**Task statement:** If a line in the listing contains "shoulder", copy it out whole.

**Excerpted data:**
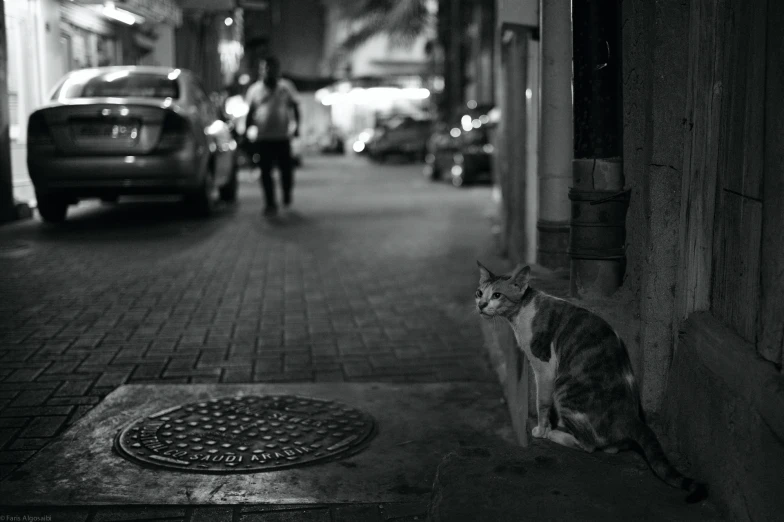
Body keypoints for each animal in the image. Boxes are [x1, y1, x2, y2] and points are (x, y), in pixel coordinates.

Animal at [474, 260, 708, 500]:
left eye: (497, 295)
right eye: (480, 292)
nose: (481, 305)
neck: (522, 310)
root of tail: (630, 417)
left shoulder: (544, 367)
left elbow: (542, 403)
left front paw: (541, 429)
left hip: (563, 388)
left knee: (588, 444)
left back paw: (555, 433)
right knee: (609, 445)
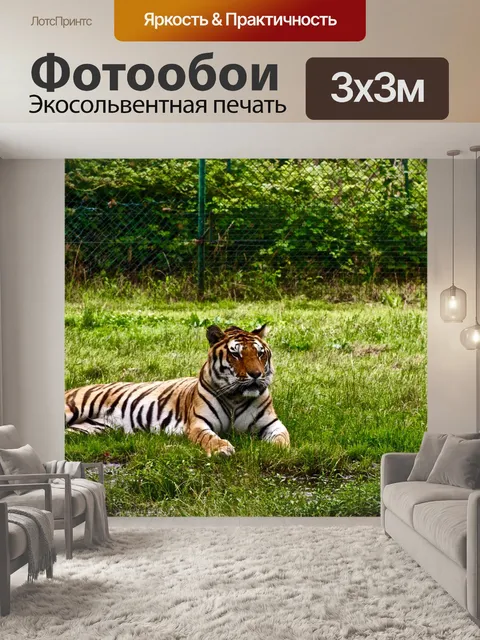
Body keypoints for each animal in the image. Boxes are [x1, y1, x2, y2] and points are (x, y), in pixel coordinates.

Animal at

--

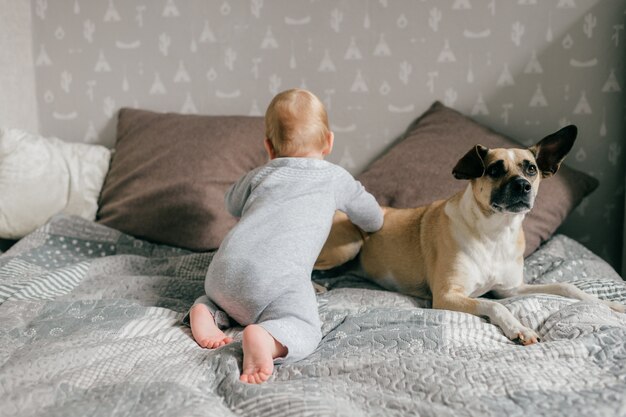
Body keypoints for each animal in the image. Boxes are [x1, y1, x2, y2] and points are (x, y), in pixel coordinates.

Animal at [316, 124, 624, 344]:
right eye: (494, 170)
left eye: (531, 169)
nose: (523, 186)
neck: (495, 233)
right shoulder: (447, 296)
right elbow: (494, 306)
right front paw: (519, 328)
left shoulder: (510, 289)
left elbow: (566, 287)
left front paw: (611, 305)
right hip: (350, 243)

**Response to this exercise:**
left shoulder: (544, 367)
right shoulder: (447, 296)
left shoulder: (510, 289)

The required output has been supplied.